Design and hardware implementation of a security-enhanced elliptic curve cryptography based lightweight authentication scheme for smart grid communications

Abstract

Security and privacy are among the main concerns in the smart grid adoption. The different parties of smart grid can communicate securely by means of symmetric key algorithms. However, in order to utilize the symmetric key encryption methods, the parties need to establish a common key beforehand. To do so, several key management schemes have been presented during the last decade to be employed in the context of smart grid. Quite recently, Mahmood et al. have proposed an interesting elliptic curve cryptography-based authentication and key agreement scheme for smart grid communications. They have said that their presented scheme can withstand several known attacks and can provide the perfect forward secrecy.

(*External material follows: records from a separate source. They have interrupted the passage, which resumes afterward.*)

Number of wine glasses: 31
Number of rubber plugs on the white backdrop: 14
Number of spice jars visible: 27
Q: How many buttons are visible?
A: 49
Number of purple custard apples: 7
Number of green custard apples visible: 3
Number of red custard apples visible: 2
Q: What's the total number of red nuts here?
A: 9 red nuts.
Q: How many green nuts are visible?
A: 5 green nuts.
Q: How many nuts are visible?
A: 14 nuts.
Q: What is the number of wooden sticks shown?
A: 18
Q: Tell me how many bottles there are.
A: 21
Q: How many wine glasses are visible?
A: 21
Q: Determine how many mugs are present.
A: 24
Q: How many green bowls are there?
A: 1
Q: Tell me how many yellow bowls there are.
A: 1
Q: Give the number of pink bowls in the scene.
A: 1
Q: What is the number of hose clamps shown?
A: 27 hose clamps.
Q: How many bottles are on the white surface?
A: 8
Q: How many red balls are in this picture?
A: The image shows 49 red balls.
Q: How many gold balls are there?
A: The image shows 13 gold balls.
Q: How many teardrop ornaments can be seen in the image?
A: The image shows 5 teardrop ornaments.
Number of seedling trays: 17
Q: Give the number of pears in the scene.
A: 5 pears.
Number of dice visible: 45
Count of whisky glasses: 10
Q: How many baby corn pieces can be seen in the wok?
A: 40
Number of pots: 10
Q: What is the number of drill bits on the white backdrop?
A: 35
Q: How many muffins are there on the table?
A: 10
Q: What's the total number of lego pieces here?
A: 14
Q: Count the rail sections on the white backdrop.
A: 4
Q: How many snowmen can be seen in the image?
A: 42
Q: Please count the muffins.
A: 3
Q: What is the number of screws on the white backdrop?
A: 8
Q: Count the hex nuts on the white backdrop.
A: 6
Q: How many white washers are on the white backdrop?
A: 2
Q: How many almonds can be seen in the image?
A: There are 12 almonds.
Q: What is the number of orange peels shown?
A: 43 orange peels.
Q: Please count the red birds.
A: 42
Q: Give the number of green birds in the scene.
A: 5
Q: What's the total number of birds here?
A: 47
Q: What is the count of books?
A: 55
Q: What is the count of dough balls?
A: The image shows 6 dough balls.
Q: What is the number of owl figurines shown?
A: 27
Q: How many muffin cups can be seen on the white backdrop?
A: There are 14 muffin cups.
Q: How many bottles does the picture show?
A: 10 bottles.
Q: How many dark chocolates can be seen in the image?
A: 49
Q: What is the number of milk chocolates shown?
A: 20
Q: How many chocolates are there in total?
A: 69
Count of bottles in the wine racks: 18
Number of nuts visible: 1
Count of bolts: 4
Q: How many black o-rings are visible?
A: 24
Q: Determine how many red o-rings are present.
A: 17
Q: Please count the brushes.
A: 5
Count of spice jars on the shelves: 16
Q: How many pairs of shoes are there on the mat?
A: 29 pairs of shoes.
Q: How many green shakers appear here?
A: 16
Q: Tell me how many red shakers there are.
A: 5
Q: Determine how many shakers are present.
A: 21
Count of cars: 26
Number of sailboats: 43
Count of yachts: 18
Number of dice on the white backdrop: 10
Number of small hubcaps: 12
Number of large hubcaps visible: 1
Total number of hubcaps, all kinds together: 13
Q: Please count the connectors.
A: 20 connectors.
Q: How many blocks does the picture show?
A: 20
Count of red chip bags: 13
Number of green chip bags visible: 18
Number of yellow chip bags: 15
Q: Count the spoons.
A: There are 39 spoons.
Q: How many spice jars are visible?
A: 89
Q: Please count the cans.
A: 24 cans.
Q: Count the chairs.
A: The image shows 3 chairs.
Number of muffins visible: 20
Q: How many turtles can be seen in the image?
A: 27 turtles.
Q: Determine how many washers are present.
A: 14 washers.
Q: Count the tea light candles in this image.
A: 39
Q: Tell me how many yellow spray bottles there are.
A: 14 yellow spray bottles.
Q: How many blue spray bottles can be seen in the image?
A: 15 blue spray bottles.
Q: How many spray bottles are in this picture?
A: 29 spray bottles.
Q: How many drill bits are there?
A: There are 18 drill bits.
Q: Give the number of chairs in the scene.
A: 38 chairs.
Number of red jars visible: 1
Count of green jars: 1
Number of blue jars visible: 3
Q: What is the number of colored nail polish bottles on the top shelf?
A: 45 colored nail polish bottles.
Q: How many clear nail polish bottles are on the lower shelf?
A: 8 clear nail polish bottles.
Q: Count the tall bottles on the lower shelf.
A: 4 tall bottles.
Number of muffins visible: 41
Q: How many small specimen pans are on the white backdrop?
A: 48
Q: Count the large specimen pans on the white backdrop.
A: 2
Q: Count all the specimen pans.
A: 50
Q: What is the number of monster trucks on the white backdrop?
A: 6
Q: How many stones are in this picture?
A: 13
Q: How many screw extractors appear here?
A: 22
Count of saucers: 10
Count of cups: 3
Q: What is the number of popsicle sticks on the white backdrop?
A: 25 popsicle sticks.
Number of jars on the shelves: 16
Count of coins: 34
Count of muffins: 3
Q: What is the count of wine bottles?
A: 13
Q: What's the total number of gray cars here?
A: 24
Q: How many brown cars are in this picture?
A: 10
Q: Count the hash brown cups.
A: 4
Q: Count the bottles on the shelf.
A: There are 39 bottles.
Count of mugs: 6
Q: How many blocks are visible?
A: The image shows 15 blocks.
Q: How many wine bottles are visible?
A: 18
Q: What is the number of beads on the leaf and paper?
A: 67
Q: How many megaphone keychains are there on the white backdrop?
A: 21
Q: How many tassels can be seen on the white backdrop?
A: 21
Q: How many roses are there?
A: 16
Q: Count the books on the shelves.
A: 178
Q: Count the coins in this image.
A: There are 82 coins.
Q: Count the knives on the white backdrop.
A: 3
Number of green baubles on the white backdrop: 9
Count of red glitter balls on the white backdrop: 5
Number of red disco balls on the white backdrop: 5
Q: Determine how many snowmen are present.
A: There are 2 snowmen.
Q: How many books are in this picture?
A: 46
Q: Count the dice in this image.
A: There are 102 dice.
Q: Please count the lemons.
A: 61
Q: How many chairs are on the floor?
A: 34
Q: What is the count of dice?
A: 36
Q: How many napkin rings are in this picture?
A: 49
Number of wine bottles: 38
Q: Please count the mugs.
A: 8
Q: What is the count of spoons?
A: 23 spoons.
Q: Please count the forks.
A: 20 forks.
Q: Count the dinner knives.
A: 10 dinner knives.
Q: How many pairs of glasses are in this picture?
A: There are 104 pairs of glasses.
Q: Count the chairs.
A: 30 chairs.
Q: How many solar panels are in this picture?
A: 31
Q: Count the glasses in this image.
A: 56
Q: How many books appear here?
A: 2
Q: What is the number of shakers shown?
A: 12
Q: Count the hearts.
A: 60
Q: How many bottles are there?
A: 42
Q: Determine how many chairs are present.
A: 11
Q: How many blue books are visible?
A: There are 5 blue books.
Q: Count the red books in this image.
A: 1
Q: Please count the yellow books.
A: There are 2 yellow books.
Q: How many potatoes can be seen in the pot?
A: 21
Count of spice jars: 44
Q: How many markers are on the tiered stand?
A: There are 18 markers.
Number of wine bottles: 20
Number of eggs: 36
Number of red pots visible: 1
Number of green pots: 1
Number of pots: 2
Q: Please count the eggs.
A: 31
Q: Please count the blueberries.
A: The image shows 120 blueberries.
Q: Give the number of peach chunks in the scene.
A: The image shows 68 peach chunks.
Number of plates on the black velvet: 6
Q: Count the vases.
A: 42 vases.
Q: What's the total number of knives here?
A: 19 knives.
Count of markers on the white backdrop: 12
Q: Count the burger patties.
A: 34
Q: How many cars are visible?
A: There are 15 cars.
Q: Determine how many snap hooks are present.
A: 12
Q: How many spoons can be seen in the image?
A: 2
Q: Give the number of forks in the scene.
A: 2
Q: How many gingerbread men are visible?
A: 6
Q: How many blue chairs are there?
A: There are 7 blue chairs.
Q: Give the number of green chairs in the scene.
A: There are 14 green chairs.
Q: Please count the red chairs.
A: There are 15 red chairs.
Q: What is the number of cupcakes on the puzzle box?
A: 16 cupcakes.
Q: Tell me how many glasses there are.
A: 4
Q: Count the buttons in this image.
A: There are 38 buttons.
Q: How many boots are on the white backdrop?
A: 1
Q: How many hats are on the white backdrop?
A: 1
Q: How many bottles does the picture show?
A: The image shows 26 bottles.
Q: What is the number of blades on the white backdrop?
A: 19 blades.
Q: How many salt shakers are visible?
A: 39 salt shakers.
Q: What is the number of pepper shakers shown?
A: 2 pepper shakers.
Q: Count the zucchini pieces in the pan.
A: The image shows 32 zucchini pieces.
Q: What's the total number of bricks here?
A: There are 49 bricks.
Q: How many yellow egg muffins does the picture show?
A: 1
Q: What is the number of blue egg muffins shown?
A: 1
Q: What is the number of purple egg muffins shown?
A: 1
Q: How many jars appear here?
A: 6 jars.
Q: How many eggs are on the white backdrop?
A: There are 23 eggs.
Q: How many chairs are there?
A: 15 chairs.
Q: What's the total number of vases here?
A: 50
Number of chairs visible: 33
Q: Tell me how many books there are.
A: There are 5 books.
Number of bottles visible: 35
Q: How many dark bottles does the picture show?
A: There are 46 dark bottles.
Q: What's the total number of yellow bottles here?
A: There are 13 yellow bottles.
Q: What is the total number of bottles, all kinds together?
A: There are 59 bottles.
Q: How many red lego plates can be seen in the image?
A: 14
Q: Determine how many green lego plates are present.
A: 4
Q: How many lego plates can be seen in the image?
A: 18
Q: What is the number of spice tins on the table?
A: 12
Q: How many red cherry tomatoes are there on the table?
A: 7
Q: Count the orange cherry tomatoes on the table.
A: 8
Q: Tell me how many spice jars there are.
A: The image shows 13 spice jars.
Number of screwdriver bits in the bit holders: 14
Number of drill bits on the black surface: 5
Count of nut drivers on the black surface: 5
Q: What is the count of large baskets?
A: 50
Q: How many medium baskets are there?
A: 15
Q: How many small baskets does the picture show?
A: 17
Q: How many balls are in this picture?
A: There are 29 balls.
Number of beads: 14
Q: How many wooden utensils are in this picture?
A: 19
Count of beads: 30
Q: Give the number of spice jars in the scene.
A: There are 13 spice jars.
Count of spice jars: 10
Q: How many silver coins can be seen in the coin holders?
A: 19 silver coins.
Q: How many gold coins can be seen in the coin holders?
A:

After careful deliberation, we found that their scheme cannot provide the perfect forward secrecy. Furthermore, their scheme is vulnerable under the commonly accepted Canetti–Krawczyk adversarial model. That is to say, the private key of users and shared session keys can be easily compromised in case of ephemeral secrets leakage. As a result, to remedy the existing challenges, in this paper, an authentication scheme is proposed that can both provide the desired security features and offer better efficiency in communication and computational costs than several recently-published schemes. Finally yet importantly, the security of our proposed scheme has been validated using the widely-accepted ProVerif tool and the cryptographic elements have been implemented on a suitable hardware for smart meters. The results are indicative of the betterment of the proposed scheme for real-world applications. We hope that the obtained results be useful for other researches in this field.